TÂCHE À RÉALISER 1:
Présentez sous forme de tableau Markdown les lignes des enregistrements situées entre la ligne contenant « ### 5-11-2019 » et celle contenant « As people become », ces deux lignes comprises, sans les lignes vides ni les images. Intitulez les colonnes n pour le numéro de rangée et Ligne pour le contenu.

TEXTE À LIRE:
^^^^^^^^

Il y a une affaire de maillot qui flotte dans l’air malsain de la bonne bigoterie algérienne. En effet, les Algériennes, indépendantes cependant depuis 1962, le 5 juillet plus exactement après avoir donné du sang, des larmes, des enfants et des paniers de nourriture et beaucoup de sacrifices pour que l’Algérie soit un pays de liberté, de tolérance et d’égalité pour tous dans les droits comme cela fut pour les devoirs, se voient aujourd’hui interdire de porter le maillot à la plage au nom de la liberté d’oppresser dont s’affuble actuellement une pratique religieuse (?) surnommée islam.

Les travailleuses, les mères de famille qui voudraient un peu rafraîchir leurs journées de canicule ne peuvent plus se mettre en maillot pour prendre un bain que dans des plages dites « privées » qui sont payantes et chères. Quelle ouvrière peut se payer une journée de plage à 1000 DA l’entrée, 350 DA une glace ? etc. Quels mère et père de famille, quel ouvrier peuvent penser à emmener leurs enfants à la plage ou même à la montagne pour y passer une journée quand le quotidien n’est pas assuré avec certitude ? Qui parle d’ailleurs de plage pour ces gens-là ?
Et moi, ancien cadre supérieur avec une misérable retraite de 18.000 DA à laquelle personne ne pense, comment je peux penser à aller prendre des vacances dans une plage privée ?

Aujourd’hui j’ai décidé d’être une femme et je me souviens que dans les années 70, nous allions à la plage, nous nagions et nous riions sans crainte. Les femmes allaient seules parfois aux plages du Figuier ou de Zemmouri, elles prenaient normalement le car pour y aller et les gens étaient respectueux. Ils connaissaient l’islam et ses principes même s’ils ne fréquentaient pas les lieux de culte mais surtout leur lieu de travail. Et selon les normes que l’on nous a enseignées, un musulman ne devait pas se laisser aller à des pensées malsaines. Aujourd’hui, on traite la femme comme un suppôt de Satan et si elle veut juste se détendre, on la traite de fille perdue.

^^^^^^^^

ENREGISTREMENTS:
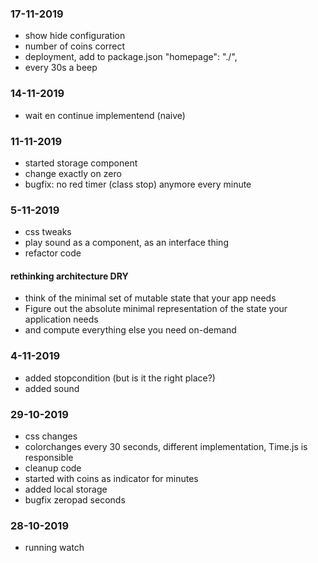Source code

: ### 17-11-2019

* show hide configuration
* number of coins correct
* deployment, add to package.json   "homepage": "./",
* every 30s a beep

### 14-11-2019
* wait en continue implementend (naive)

### 11-11-2019

* started storage component
* change exactly on zero
* bugfix: no red timer (class stop) anymore every minute

### 5-11-2019

* css tweaks
* play sound as a component, as an interface thing
* refactor code


#### rethinking architecture DRY

* think of the minimal set of mutable state that your app needs
* Figure out the absolute minimal representation of the state your application needs 
* and compute everything else you need on-demand

### 4-11-2019

* added stopcondition (but is it the right place?)
* added sound


### 29-10-2019

* css changes
* colorchanges every 30 seconds, different implementation, Time.js is responsible 
* cleanup code
* started with coins as indicator for minutes
* added local storage
* bugfix zeropad seconds

### 28-10-2019

* running watch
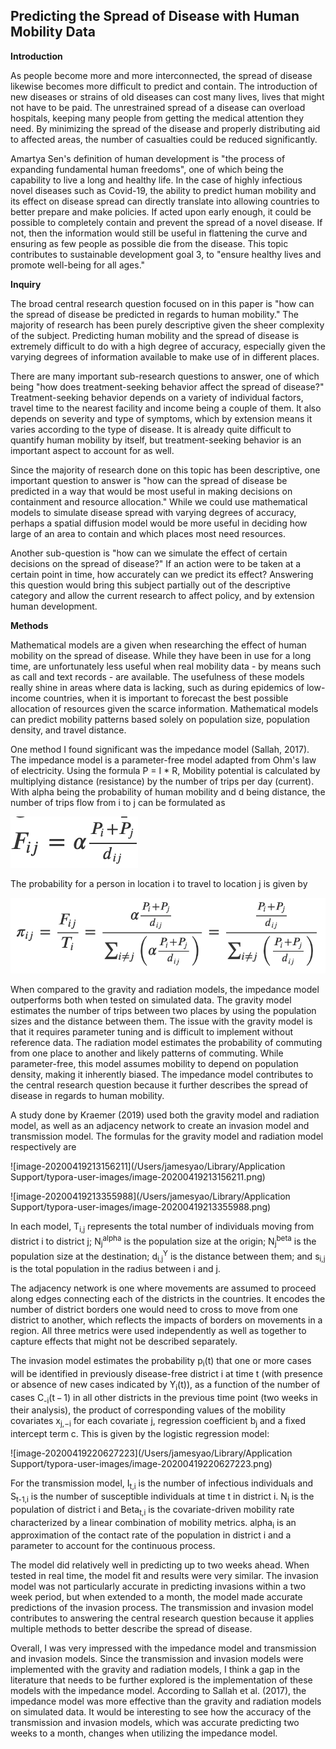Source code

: ## Predicting the Spread of Disease with Human Mobility Data

**Introduction**

As people become more and more interconnected, the spread of disease likewise becomes more difficult to predict and contain. The introduction of new diseases or strains of old diseases can cost many lives, lives that might not have to be paid. The unrestrained spread of a disease can overload hospitals, keeping many people from getting the medical attention they need. By minimizing the spread of the disease and properly distributing aid to affected areas, the number of casualties could be reduced significantly.

Amartya Sen's definition of human development is "the process of expanding fundamental human freedoms", one of which being the capability to live a long and healthy life. In the case of highly infectious novel diseases such as Covid-19, the ability to predict human mobility and its effect on disease spread can directly translate into allowing countries to better prepare and make policies. If acted upon early enough, it could be possible to completely contain and prevent the spread of a novel disease. If not, then the information would still be useful in flattening the curve and ensuring as few people as possible die from the disease. This topic contributes to sustainable development goal 3, to "ensure healthy lives and promote well-being for all ages."

**Inquiry**

The broad central research question focused on in this paper is "how can the spread of disease be predicted in regards to human mobility." The majority of research has been purely descriptive given the sheer complexity of the subject. Predicting human mobility and the spread of disease is extremely difficult to do with a high degree of accuracy, especially given the varying degrees of information available to make use of in different places.

There are many important sub-research questions to answer, one of which being "how does treatment-seeking behavior affect the spread of disease?" Treatment-seeking behavior depends on a variety of individual factors, travel time to the nearest facility and income being a couple of them. It also depends on severity and type of symptoms, which by extension means it varies according to the type of disease. It is already quite difficult to quantify human mobility by itself, but treatment-seeking behavior is an important aspect to account for as well.

Since the majority of research done on this topic has been descriptive, one important question to answer is "how can the spread of disease be predicted in a way that would be most useful in making decisions on containment and resource allocation." While we could use mathematical models to simulate disease spread with varying degrees of accuracy, perhaps a spatial diffusion model would be more useful in deciding how large of an area to contain and which places most need resources.

Another sub-question is "how can we simulate the effect of certain decisions on the spread of disease?" If an action were to be taken at a certain point in time, how accurately can we predict its effect? Answering this question would bring this subject partially out of the descriptive category and allow the current research to affect policy, and by extension human development.

**Methods**

Mathematical models are a given when researching the effect of human mobility on the spread of disease. While they have been in use for a long time, are unfortunately less useful when real mobility data - by means such as call and text records - are available. The usefulness of these models really shine in areas where data is lacking, such as during epidemics of low-income countries, when it is important to forecast the best possible allocation of resources given the scarce information. Mathematical models can predict mobility patterns based solely on population size, population density, and travel distance. 

One method I found significant was the impedance model (Sallah, 2017). The impedance model is a parameter-free model adapted from Ohm's law of electricity. Using the formula P = I * R, Mobility potential is calculated by multiplying distance (resistance) by the number of trips per day (current). With alpha being the probability of human mobility and d being distance, the number of trips flow from i to j can be formulated as

![](images/Screen%20Shot%202020-04-19%20at%209.15.35%20PM.png)

The probability for a person in location i to travel to location j is given by

![](images/Screen%20Shot%202020-04-19%20at%209.24.59%20PM.png)

When compared to the gravity and radiation models, the impedance model outperforms both when tested on simulated data. The gravity model estimates the number of trips between two places by using the population sizes and the distance between them. The issue with the gravity model is that it requires parameter tuning and is difficult to implement without reference data. The radiation model estimates the probability of commuting from one place to another and likely patterns of commuting. While parameter-free, this model assumes mobility to depend on population density, making it inherently biased. The impedance model contributes to the central research question because it further describes the spread of disease in regards to human mobility.

A study done by Kraemer (2019) used both the gravity model and radiation model, as well as an adjacency network to create an invasion model and transmission model. The formulas for the gravity model and radiation model respectively are

![image-20200419213156211](/Users/jamesyao/Library/Application Support/typora-user-images/image-20200419213156211.png)

![image-20200419213355988](/Users/jamesyao/Library/Application Support/typora-user-images/image-20200419213355988.png)

In each model, T<sub>i,j</sub> represents the total number of individuals moving from district i to district j; N<sub>j</sub><sup>alpha</sup> is the population size at the origin; N<sub>j</sub><sup>beta</sup> is the population size at the destination; d<sub>i,j</sub><sup>Y</sup> is the distance between them; and s<sub>i,j</sub> is the total population in the radius between i and j.

The adjacency network is one where movements are assumed to proceed along edges connecting each of the districts in the countries. It encodes the number of district borders one would need to cross to move from one district to another, which reflects the impacts of borders on movements in a region. All three metrics were used independently as well as together to capture effects that might not be described separately.

The invasion model estimates the probability p<sub>i</sub>(t) that one or more cases will be identified in previously disease-free district i at time t (with presence or absence of new cases indicated by Y<sub>i</sub>(t)), as a function of the number of cases C<sub>-i</sub>(t − 1) in all other districts in the previous time point (two weeks in their analysis), the product of corresponding values of the mobility covariates x<sub>j,−i</sub> for each covariate j, regression coefficient b<sub>j</sub> and a fixed intercept term c. This is given by the logistic regression model:

![image-20200419220627223](/Users/jamesyao/Library/Application Support/typora-user-images/image-20200419220627223.png)

For the transmission model, I<sub>t,i</sub> is the number of infectious individuals and S<sub>t-1,i</sub> is the number of susceptible individuals at time t in district i. N<sub>i</sub> is the population of district i and Beta<sub>t,i</sub> is the covariate-driven mobility rate characterized by a linear combination of mobility metrics. alpha<sub>i</sub> is an approximation of the contact rate of the population in district i and a parameter to account for the continuous process.

The model did relatively well in predicting up to two weeks ahead. When tested in real time, the model fit and results were very similar. The invasion model was not particularly accurate in predicting invasions within a two week period, but when extended to a month, the model made accurate predictions of the invasion process. The transmission and invasion model contributes to answering the central research question because it applies multiple methods to better describe the spread of disease.

Overall, I was very impressed with the impedance model and transmission and invasion models. Since the transmission and invasion models were implemented with the gravity and radiation models, I think a gap in the literature that needs to be further explored is the implementation of these models with the impedance model. According to Sallah et al. (2017), the impedance model was more effective than the gravity and radiation models on simulated data. It would be interesting to see how the accuracy of the transmission and invasion models, which was accurate predicting two weeks to a month, changes when utilizing the impedance model.
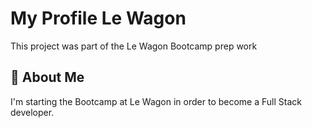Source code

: 
# My Profile Le Wagon

This project was part of the Le Wagon Bootcamp prep work

## 🚀 About Me
I'm starting the Bootcamp at Le Wagon in order to become a Full Stack developer.

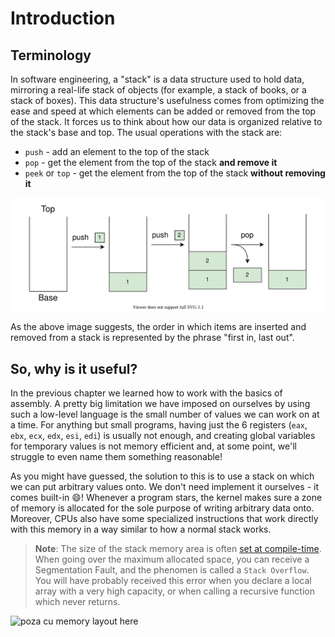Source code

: # Introduction

## Terminology

In software engineering, a "stack" is a data structure used to hold data, mirroring a real-life stack of objects (for example, a stack of books, or a stack of boxes).
This data structure's usefulness comes from optimizing the ease and speed at which elements can be added or removed from the top of the stack. It forces us to think about how our data is organized relative to the stack's base and top.
The usual operations with the stack are:

- `push` - add an element to the top of the stack
- `pop` - get the element from the top of the stack **and remove it**
- `peek` or `top` - get the element from the top of the stack **without removing it**

![An image showing a stack data structure at different stages. The empty stack gains the element labeled "1" after the instruction "push 1" is applied to it. After the instruction "push 2", the stack has two items, element 1 being below element 2. Finally, the "pop" instruction makes the stack lose element 2](../../media/the-stack.drawio.svg)

As the above image suggests, the order in which items are inserted and removed from a stack is represented by the phrase "first in, last out".

## So, why is it useful?

In the previous chapter we learned how to work with the basics of assembly.
A pretty big limitation we have imposed on ourselves by using such a low-level language is the small number of values we can work on at a time.
For anything but small programs, having just the 6 registers (`eax`, `ebx`, `ecx`, `edx`, `esi`, `edi`) is usually not enough, and creating global variables for temporary values is not memory efficient and, at some point, we'll struggle to even name them something reasonable!

As you might have guessed, the solution to this is to use a stack on which we can put arbitrary values onto.
We don't need implement it ourselves - it comes built-in 😄!
Whenever a program stars, the kernel makes sure a zone of memory is allocated for the sole purpose of writing arbitrary data onto.
Moreover, CPUs also have some specialized instructions that work directly with this memory in a way similar to how a normal stack works.

> **Note**: The size of the stack memory area is often [set at compile-time](https://stackoverflow.com/questions/54821412/how-to-increase-stack-size-when-compiling-a-c-program-using-mingw-compiler).
> When going over the maximum allocated space, you can receive a Segmentation Fault, and the phenomen is called a `Stack Overflow`.
> You will have probably received this error when you declare a local array with a very high capacity, or when calling a recursive function which never returns.

![poza cu memory layout here]()
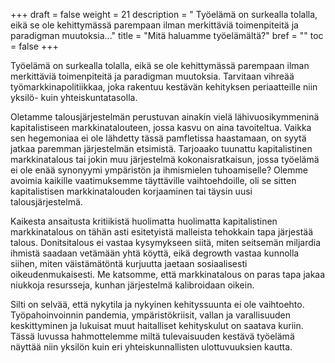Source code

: +++
draft = false
weight = 21
description = " Työelämä on surkealla tolalla, eikä se ole kehittymässä parempaan ilman merkittäviä toimenpiteitä ja paradigman muutoksia..."
title = "Mitä haluamme työelämältä?"
bref = ""
toc = false
+++



Työelämä on surkealla tolalla, eikä se ole kehittymässä parempaan ilman merkittäviä toimenpiteitä ja paradigman muutoksia. Tarvitaan vihreää työmarkkinapolitiikkaa, joka rakentuu kestävän kehityksen periaatteille niin yksilö- kuin yhteiskuntatasolla. 

Oletamme talousjärjestelmän perustuvan ainakin vielä lähivuosikymmeninä kapitalistiseen markkinatalouteen, jossa kasvu on aina tavoiteltua.  Vaikka sen hegemoniaa ei ole lähdetty tässä pamfletissa haastamaan, on syytä jatkaa paremman järjestelmän etsimistä. Tarjoaako tuunattu kapitalistinen markkinatalous tai jokin muu järjestelmä kokonaisratkaisun, jossa työelämä ei ole enää synonyymi ympäristön ja ihmismielen tuhoamiselle? Olemme avoimia kaikille vaatimuksemme täyttäville vaihtoehdoille, oli se sitten kapitalistisen markkinatalouden korjaaminen tai täysin uusi talousjärjestelmä. 

Kaikesta ansaitusta kritiikistä huolimatta huolimatta kapitalistinen markkinatalous on tähän asti esitetyistä malleista tehokkain tapa järjestää talous. Donitsitalous ei vastaa kysymykseen siitä, miten seitsemän miljardia ihmistä saadaan vetämään yhtä köyttä, eikä degrowth vastaa kunnolla siihen, miten väistämätöntä kurjuutta jaetaan sosiaalisesti oikeudenmukaisesti. Me katsomme, että markkinatalous on paras tapa jakaa niukkoja resursseja, kunhan järjestelmä kalibroidaan oikein.

Silti on selvää, että nykytila ja nykyinen kehityssuunta ei ole vaihtoehto. Työpahoinvoinnin pandemia, ympäristökriisit, vallan ja varallisuuden keskittyminen ja lukuisat muut haitalliset kehityskulut on saatava kuriin. Tässä luvussa hahmottelemme miltä tulevaisuuden kestävä työelämä näyttää niin yksilön kuin eri yhteiskunnallisten ulottuvuuksien kautta.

^^^^^^^^

TÂCHE À RÉALISER 2:
D'après le texte sur le maillot de bain en Algérie, combien coûte l'entrée d'une plage privée ?

SOLUTION RÉDIGÉE 1:
| n | Ligne |
|---|---|
| 1 | ### 5-11-2019 |
| 2 | * css tweaks |
| 3 | * play sound as a component, as an interface thing |
| 4 | * refactor code |
| 5 | #### rethinking architecture DRY |
| 6 | * think of the minimal set of mutable state that your app needs |
| 7 | * Figure out the absolute minimal representation of the state your application needs  |
| 8 | * and compute everything else you need on-demand |
| 9 | ### 4-11-2019 |
| 10 | * added stopcondition (but is it the right place?) |
| 11 | * added sound |
| 12 | ### 29-10-2019 |
| 13 | * css changes |
| 14 | * colorchanges every 30 seconds, different implementation, Time.js is responsible  |
| 15 | * cleanup code |
| 16 | * started with coins as indicator for minutes |
| 17 | * added local storage |
| 18 | * bugfix zeropad seconds |
| 19 | ### 28-10-2019 |
| 20 | * running watch |
| 21 | Source code |
| 22 | : ## Predicting the Spread of Disease with Human Mobility Data |
| 23 | **Introduction** |
| 24 | As people become more and more interconnected, the spread of disease likewise becomes more difficult to predict and contain. The introduction of new diseases or strains of old diseases can cost many lives, lives that might not have to be paid. The unrestrained spread of a disease can overload hospitals, keeping many people from getting the medical attention they need. By minimizing the spread of the disease and properly distributing aid to affected areas, the number of casualties could be reduced significantly. |

SOLUTION RÉDIGÉE 2:
L'entrée coûte 1000 DA.